» **WHAT IS BEING ASKED**
In exact form, set down only those lines of the material that run from its first line to the line with "(Received 11 November", inclusive.

» **DATA EXTRACTS**
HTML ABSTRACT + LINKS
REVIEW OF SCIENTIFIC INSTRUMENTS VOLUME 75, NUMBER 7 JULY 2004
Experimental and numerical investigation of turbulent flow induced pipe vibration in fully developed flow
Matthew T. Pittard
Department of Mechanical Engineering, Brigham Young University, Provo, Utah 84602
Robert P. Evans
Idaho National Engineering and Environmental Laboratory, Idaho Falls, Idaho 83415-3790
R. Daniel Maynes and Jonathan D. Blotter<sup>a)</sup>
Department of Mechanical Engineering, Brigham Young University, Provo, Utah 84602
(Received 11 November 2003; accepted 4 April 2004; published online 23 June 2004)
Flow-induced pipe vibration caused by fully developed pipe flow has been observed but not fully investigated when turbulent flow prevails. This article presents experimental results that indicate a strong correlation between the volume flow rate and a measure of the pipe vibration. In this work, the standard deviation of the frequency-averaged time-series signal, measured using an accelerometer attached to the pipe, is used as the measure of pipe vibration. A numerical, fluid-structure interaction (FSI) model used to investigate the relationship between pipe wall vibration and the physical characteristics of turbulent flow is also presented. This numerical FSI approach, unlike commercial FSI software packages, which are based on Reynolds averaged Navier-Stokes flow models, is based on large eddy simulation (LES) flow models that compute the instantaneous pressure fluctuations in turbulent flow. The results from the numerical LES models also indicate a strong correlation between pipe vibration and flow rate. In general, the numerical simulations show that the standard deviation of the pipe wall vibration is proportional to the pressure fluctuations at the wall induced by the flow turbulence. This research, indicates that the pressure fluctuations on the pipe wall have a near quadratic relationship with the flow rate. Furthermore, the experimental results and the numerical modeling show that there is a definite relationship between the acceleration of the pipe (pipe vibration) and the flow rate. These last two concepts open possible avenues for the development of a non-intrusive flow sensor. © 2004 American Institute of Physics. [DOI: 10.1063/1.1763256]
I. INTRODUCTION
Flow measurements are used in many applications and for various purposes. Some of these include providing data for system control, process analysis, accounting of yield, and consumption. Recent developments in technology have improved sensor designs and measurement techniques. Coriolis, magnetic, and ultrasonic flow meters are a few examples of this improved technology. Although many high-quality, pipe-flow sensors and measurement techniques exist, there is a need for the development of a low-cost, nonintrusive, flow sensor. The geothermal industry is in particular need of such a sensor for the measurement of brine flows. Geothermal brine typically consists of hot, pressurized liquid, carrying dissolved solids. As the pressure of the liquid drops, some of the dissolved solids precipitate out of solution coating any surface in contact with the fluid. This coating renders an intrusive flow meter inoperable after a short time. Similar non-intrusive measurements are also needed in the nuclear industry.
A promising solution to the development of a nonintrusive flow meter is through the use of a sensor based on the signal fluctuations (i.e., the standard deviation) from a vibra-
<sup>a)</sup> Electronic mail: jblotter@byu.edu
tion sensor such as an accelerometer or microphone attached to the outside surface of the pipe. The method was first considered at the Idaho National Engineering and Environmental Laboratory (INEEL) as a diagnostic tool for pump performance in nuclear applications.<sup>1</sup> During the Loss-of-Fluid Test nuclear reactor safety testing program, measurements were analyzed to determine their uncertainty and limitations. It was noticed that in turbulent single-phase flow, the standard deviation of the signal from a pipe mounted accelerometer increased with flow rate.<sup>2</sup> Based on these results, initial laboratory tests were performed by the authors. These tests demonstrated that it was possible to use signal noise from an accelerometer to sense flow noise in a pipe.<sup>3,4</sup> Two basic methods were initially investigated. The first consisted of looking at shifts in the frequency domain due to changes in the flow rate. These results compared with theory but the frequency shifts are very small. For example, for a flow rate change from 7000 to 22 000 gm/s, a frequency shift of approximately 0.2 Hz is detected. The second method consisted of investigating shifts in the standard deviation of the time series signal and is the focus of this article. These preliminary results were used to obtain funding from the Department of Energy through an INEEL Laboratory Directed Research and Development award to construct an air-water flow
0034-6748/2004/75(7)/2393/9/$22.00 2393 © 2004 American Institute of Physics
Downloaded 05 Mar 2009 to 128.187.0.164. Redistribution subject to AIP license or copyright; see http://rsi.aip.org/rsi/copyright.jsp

» **EXERCISE SOLUTION**
HTML ABSTRACT + LINKS
REVIEW OF SCIENTIFIC INSTRUMENTS VOLUME 75, NUMBER 7 JULY 2004
Experimental and numerical investigation of turbulent flow induced pipe vibration in fully developed flow
Matthew T. Pittard
Department of Mechanical Engineering, Brigham Young University, Provo, Utah 84602
Robert P. Evans
Idaho National Engineering and Environmental Laboratory, Idaho Falls, Idaho 83415-3790
R. Daniel Maynes and Jonathan D. Blotter<sup>a)</sup>
Department of Mechanical Engineering, Brigham Young University, Provo, Utah 84602
(Received 11 November 2003; accepted 4 April 2004; published online 23 June 2004)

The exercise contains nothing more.